Differential patterns of replacement and reactive fibrosis in pressure and volume overload are related to the propensity for ischaemia and involve resistin

Key points • Pressure overload hypertrophy is profibrotic while volume overload hypertrophy is not profibrotic. • Fibrosis occurs in the form of replacement or reactive fibrosis. • Replacement fibrosis in pressure overload is considered ischaemic in origin. • There is less propensity for ischaemia in volume overload, explaining the relative lack of fibrosis. • Reactive fibrosis pathways are more active in pressure than in volume overload. • Local resistin expression reflects replacement fibrosis in chronic ischaemia.
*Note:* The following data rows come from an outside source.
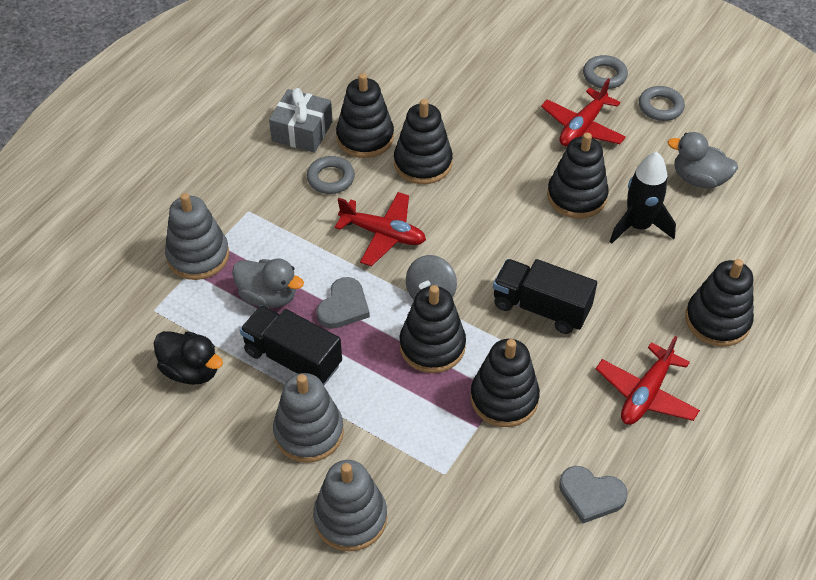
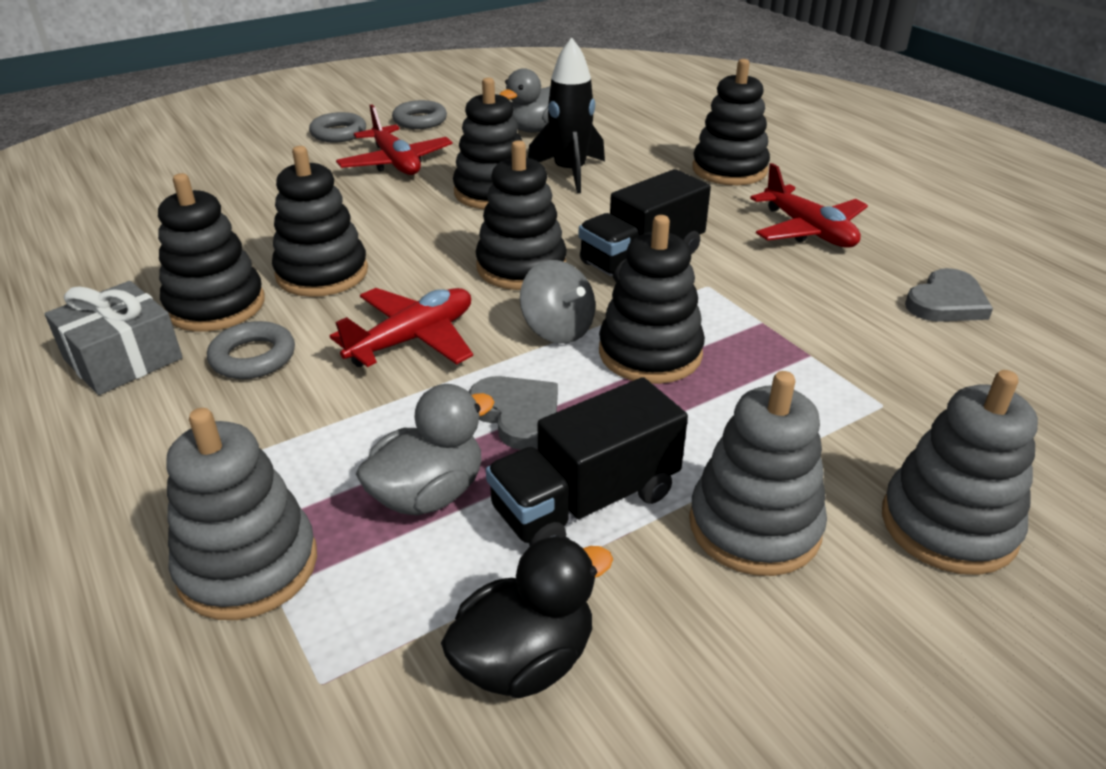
camera: 65 degrees left, 15 degrees down
(504, 398) = (771, 321): black stacking toy -> black stacking toy (521, 267)

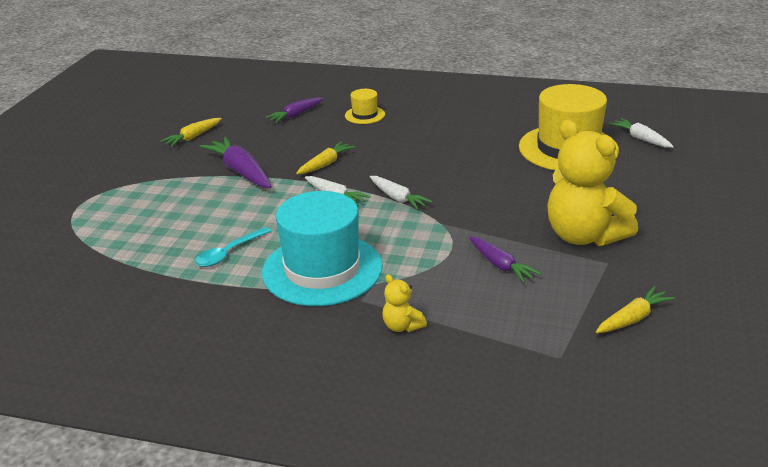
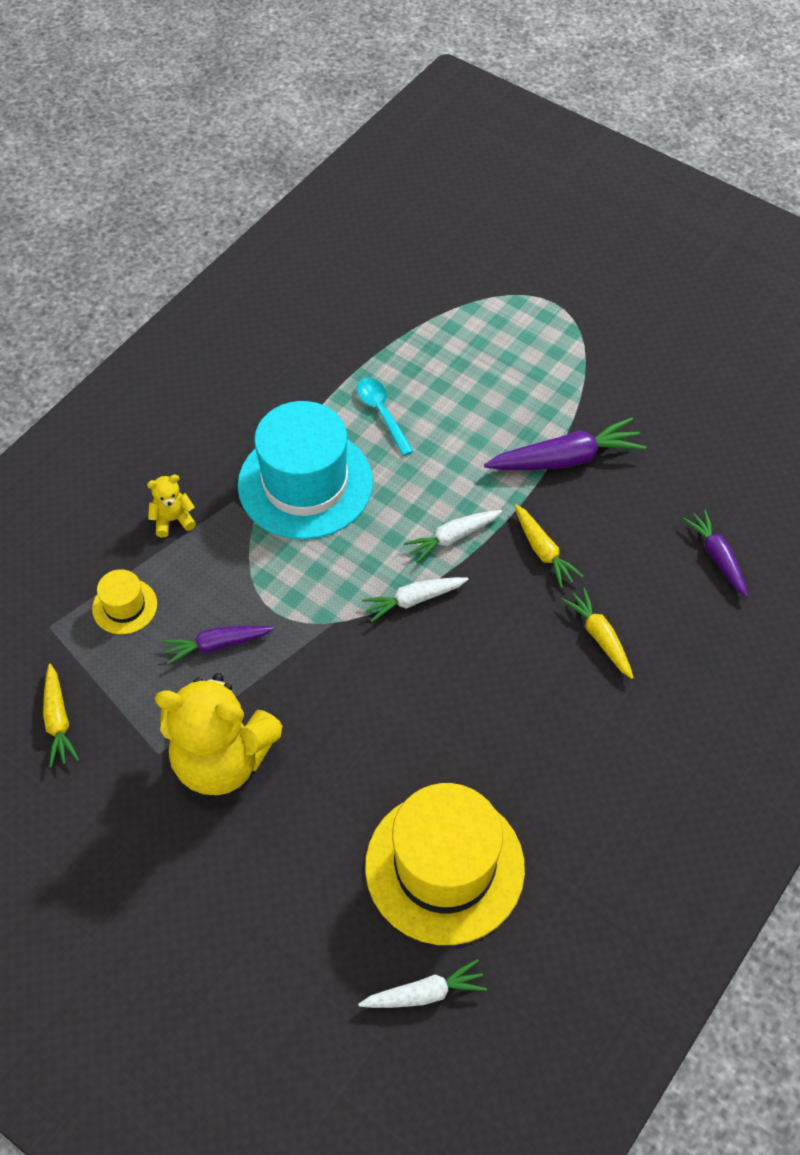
camera: 110 degrees right, 25 degrees up
(193, 137) = (692, 427): yellow carrot -> yellow carrot (599, 637)
(365, 115) = (680, 643): yellow hat -> yellow hat (124, 606)
(584, 236) = (222, 759): yellow teddy bear -> yellow teddy bear turned 150 degrees counterclockwise

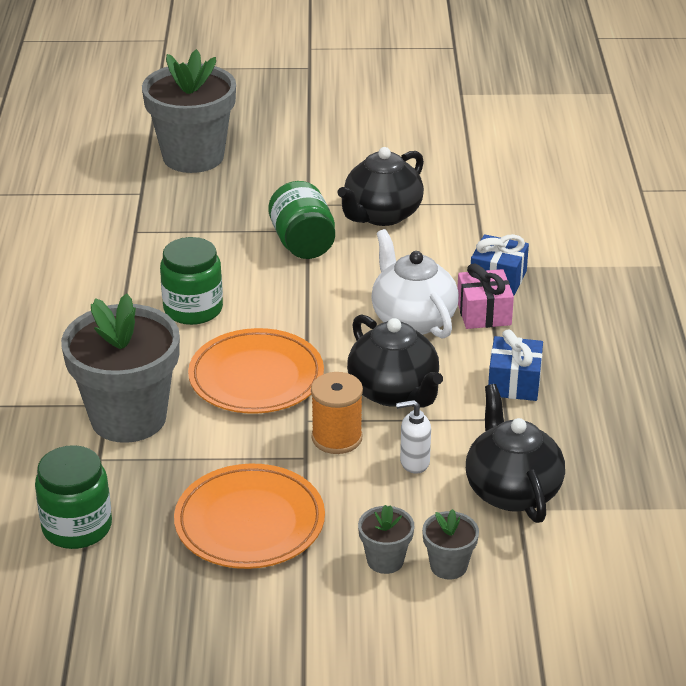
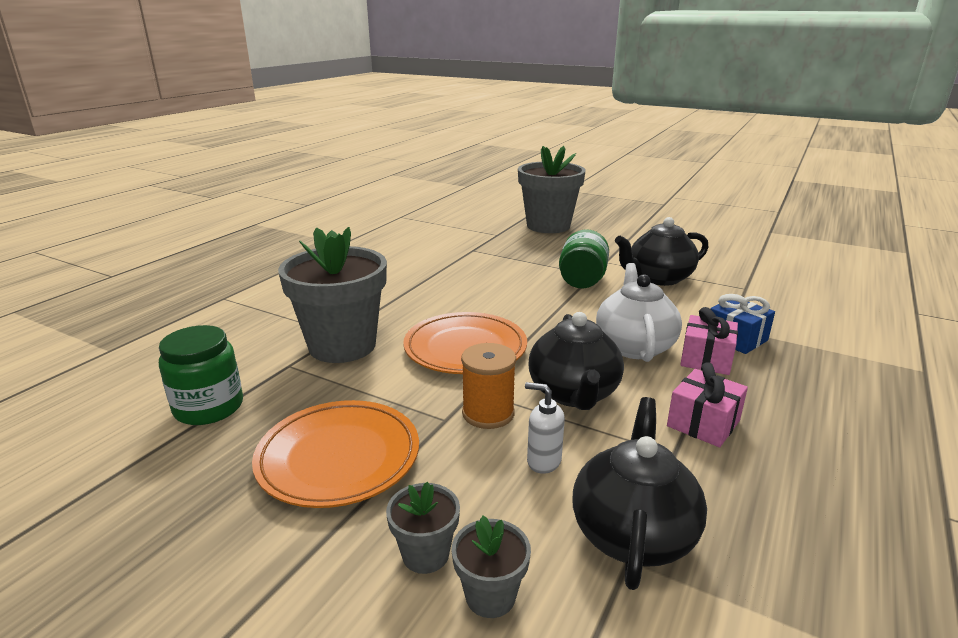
camera: 30 degrees right, 10 degrees down
(193, 309) = (464, 296): green jar -> none
(514, 383) = (703, 423): blue gift -> pink gift

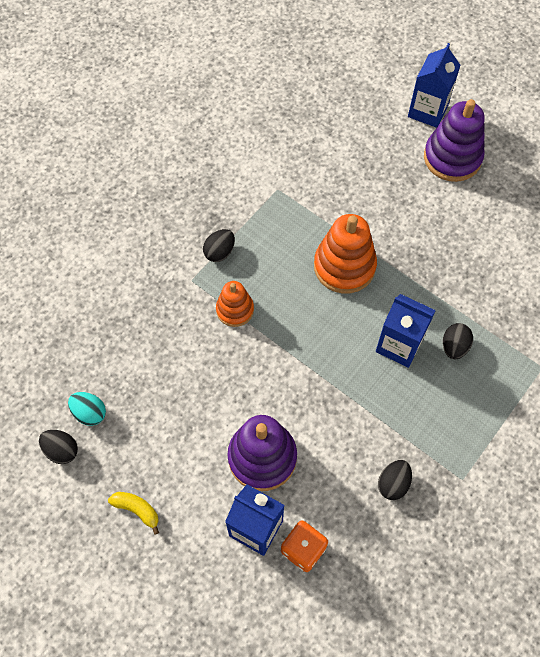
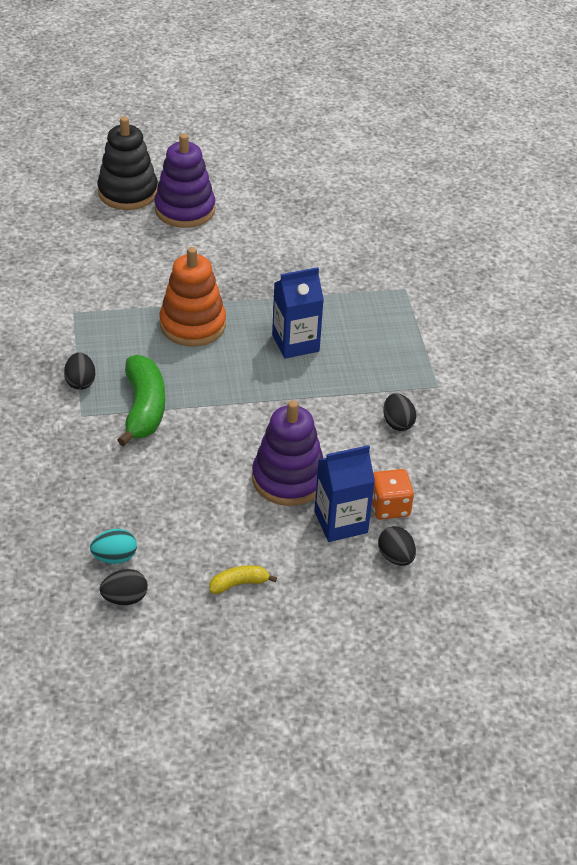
camera: 50 degrees left, 20 degrees down
(235, 310) = (144, 408): orange stacking toy -> green banana
(427, 111) = (128, 192): blue carton -> black stacking toy
(454, 347) = (334, 317): black egg -> black egg (395, 557)

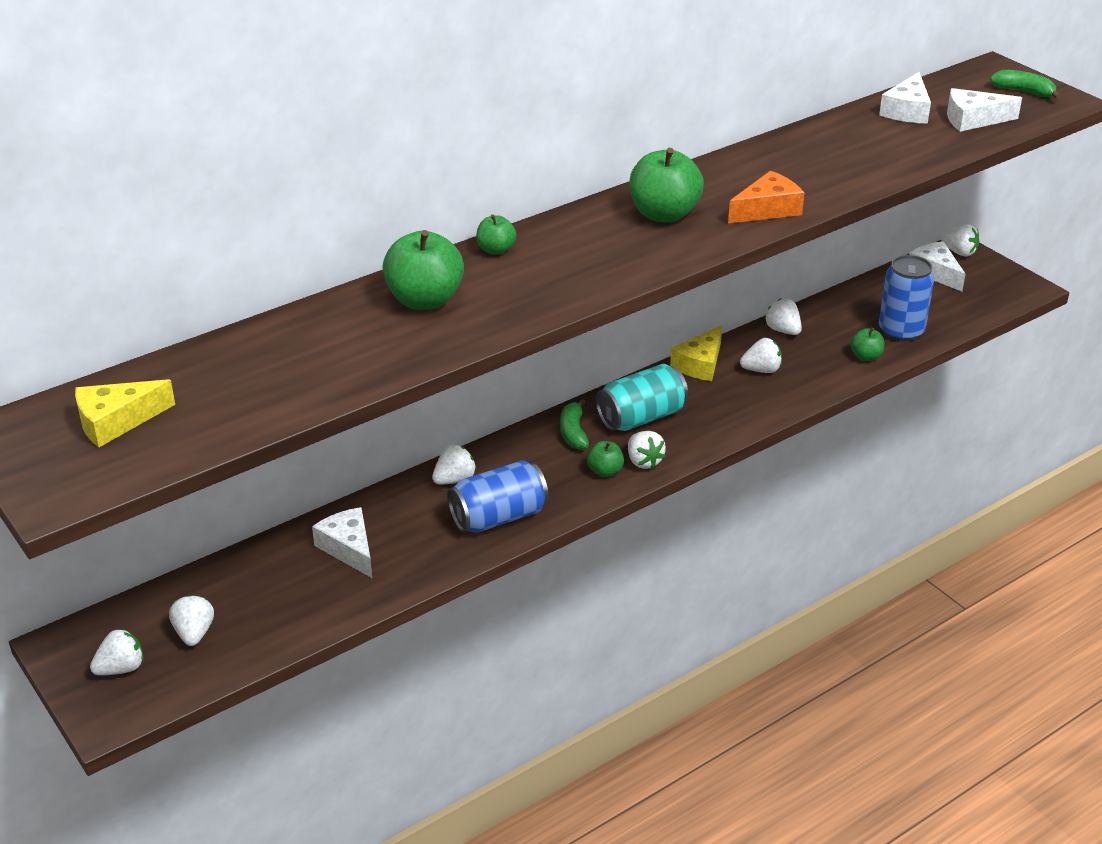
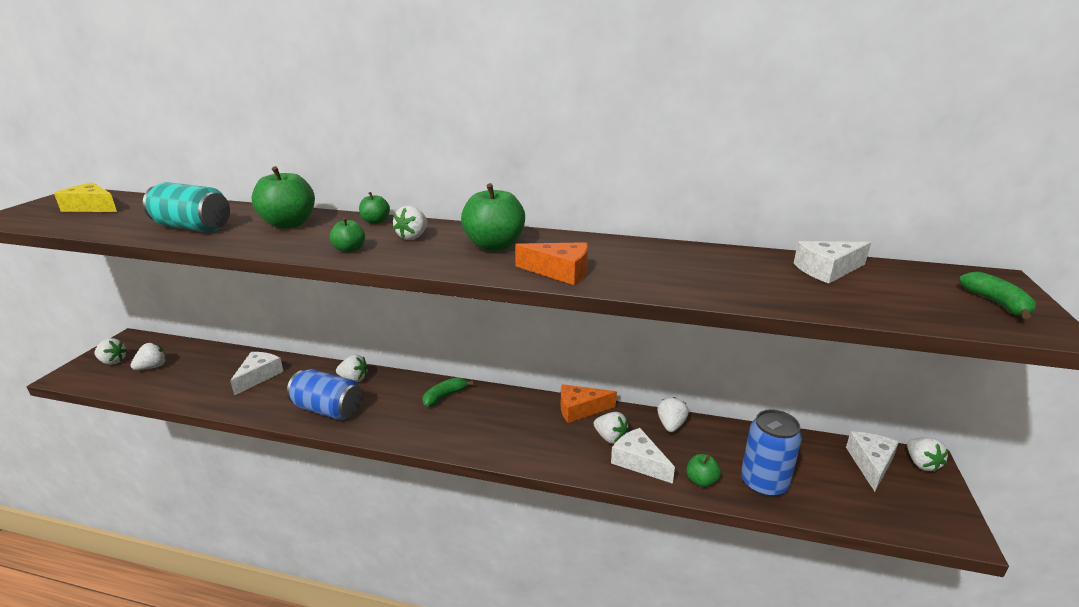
camera: 50 degrees right, 10 degrees down
(605, 471) = (415, 427): green apple -> green apple (349, 249)
(641, 417) = (490, 414): turquoise can -> turquoise can (193, 227)
(644, 461) = (442, 437): white strawberry -> white strawberry (413, 237)
(700, 364) = (580, 409): yellow cheese -> orange cheese
(973, 119) = (885, 298): white cheese -> white cheese (639, 462)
Abstract  Pathological left ventricle (LV) hypertrophy (LVH) results in reactive and replacement fibrosis. Volume overload LVH (VOH) is less profibrotic than pressure overload LVH (POH). Studies attribute subendocardial fibrosis in POH to ischaemia, and reduced fibrosis in VOH to collagen degradation favouring dilatation. However, the mechanical origin of the relative lack of fibrosis in VOH is incompletely understood. We hypothesized that reduced ischaemia propensity in VOH compared to POH accounted for the reduced replacement fibrosis, along with reduced reactive fibrosis. Rats with POH (ascending aortic banding) evolved into either compensated-concentric POH (POH-CLVH) or dilated cardiomyopathy (POH-DCM); they were compared to VOH (aorta–caval fistula). We quantified LV fibrosis, structural and haemodynamic factors of ischaemia propensity, and the activation of profibrotic pathways. Fibrosis in POH-DCM was severe, subendocardial and subepicardial, in contrast with subendocardial fibrosis in POH-CLVH and nearly no fibrosis in VOH. The propensity for ischaemia was more important in POH versus VOH, explaining different patterns of replacement fibrosis. LV collagen synthesis and maturation, and matrix metalloproteinase-2 expression, were more important in POH. The angiotensin II-transforming growth-factor β axis was enhanced in POH, and connective tissue growth factor (CTGF) was overexpressed in all types of LVH. LV resistin expression was markedly elevated in POH, mildly elevated in VOH and independently reflected chronic ischaemic injury after myocardial infarction. In vitro, resistin is induced by angiotensin II and induces CTGF in cardiomyocytes. Based on these findings, we conclude that a reduced ischaemia propensity and attenuated upstream reactive fibrotic pathways account for the attenuated fibrosis in VOH versus POH.